MATERIAL SHOWN section start
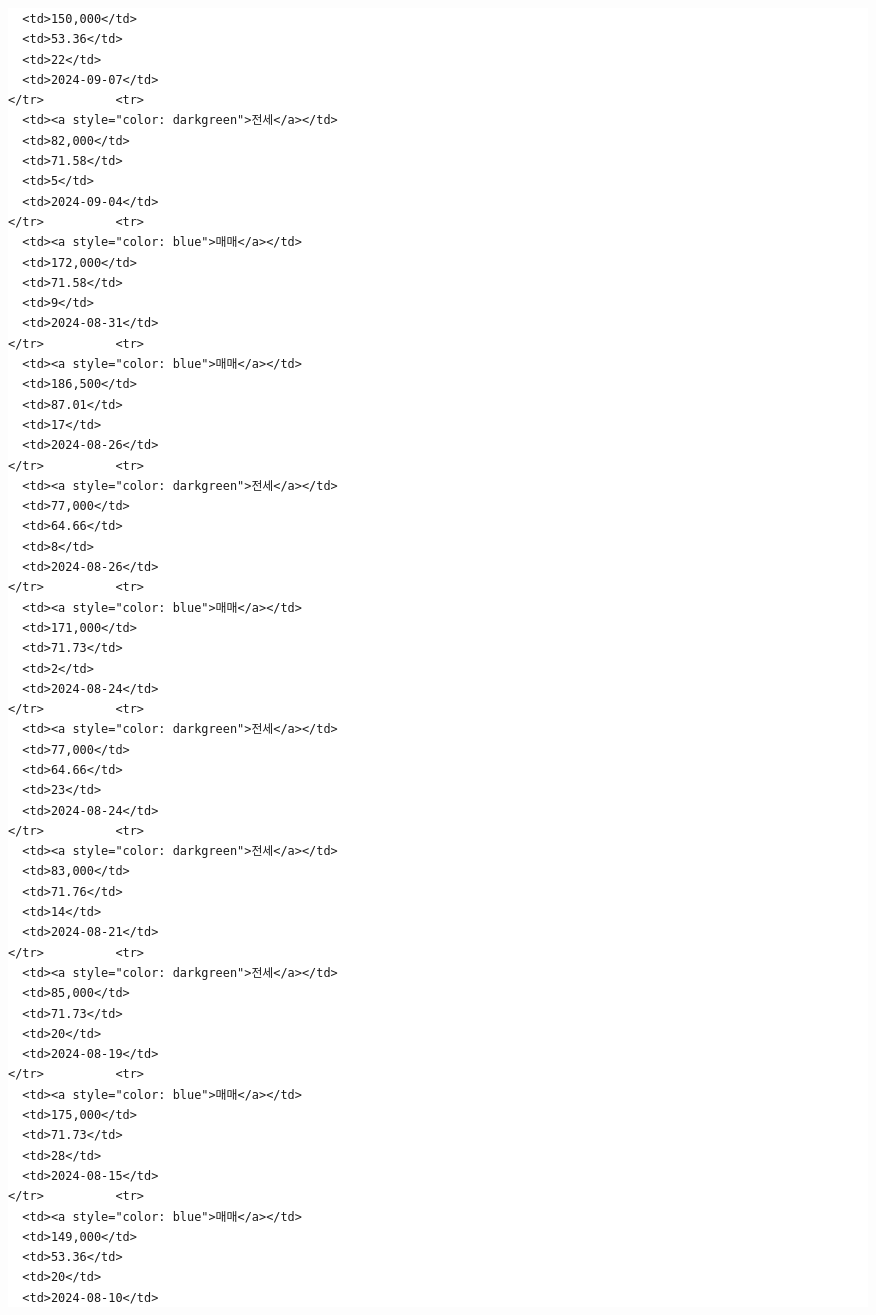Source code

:       <td>150,000</td>
      <td>53.36</td>
      <td>22</td>
      <td>2024-09-07</td>
    </tr>          <tr>
      <td><a style="color: darkgreen">전세</a></td>
      <td>82,000</td>
      <td>71.58</td>
      <td>5</td>
      <td>2024-09-04</td>
    </tr>          <tr>
      <td><a style="color: blue">매매</a></td>
      <td>172,000</td>
      <td>71.58</td>
      <td>9</td>
      <td>2024-08-31</td>
    </tr>          <tr>
      <td><a style="color: blue">매매</a></td>
      <td>186,500</td>
      <td>87.01</td>
      <td>17</td>
      <td>2024-08-26</td>
    </tr>          <tr>
      <td><a style="color: darkgreen">전세</a></td>
      <td>77,000</td>
      <td>64.66</td>
      <td>8</td>
      <td>2024-08-26</td>
    </tr>          <tr>
      <td><a style="color: blue">매매</a></td>
      <td>171,000</td>
      <td>71.73</td>
      <td>2</td>
      <td>2024-08-24</td>
    </tr>          <tr>
      <td><a style="color: darkgreen">전세</a></td>
      <td>77,000</td>
      <td>64.66</td>
      <td>23</td>
      <td>2024-08-24</td>
    </tr>          <tr>
      <td><a style="color: darkgreen">전세</a></td>
      <td>83,000</td>
      <td>71.76</td>
      <td>14</td>
      <td>2024-08-21</td>
    </tr>          <tr>
      <td><a style="color: darkgreen">전세</a></td>
      <td>85,000</td>
      <td>71.73</td>
      <td>20</td>
      <td>2024-08-19</td>
    </tr>          <tr>
      <td><a style="color: blue">매매</a></td>
      <td>175,000</td>
      <td>71.73</td>
      <td>28</td>
      <td>2024-08-15</td>
    </tr>          <tr>
      <td><a style="color: blue">매매</a></td>
      <td>149,000</td>
      <td>53.36</td>
      <td>20</td>
      <td>2024-08-10</td>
MATERIAL SHOWN section end
### REQUIRED ACTION
Please return the span of lines above that opens with the one containing "<td>171,000</td>" and closes with the final line, both included, exactly as written and nothing more.

### RESULT OF THIS TASK
      <td>171,000</td>
      <td>71.73</td>
      <td>2</td>
      <td>2024-08-24</td>
    </tr>          <tr>
      <td><a style="color: darkgreen">전세</a></td>
      <td>77,000</td>
      <td>64.66</td>
      <td>23</td>
      <td>2024-08-24</td>
    </tr>          <tr>
      <td><a style="color: darkgreen">전세</a></td>
      <td>83,000</td>
      <td>71.76</td>
      <td>14</td>
      <td>2024-08-21</td>
    </tr>          <tr>
      <td><a style="color: darkgreen">전세</a></td>
      <td>85,000</td>
      <td>71.73</td>
      <td>20</td>
      <td>2024-08-19</td>
    </tr>          <tr>
      <td><a style="color: blue">매매</a></td>
      <td>175,000</td>
      <td>71.73</td>
      <td>28</td>
      <td>2024-08-15</td>
    </tr>          <tr>
      <td><a style="color: blue">매매</a></td>
      <td>149,000</td>
      <td>53.36</td>
      <td>20</td>
      <td>2024-08-10</td>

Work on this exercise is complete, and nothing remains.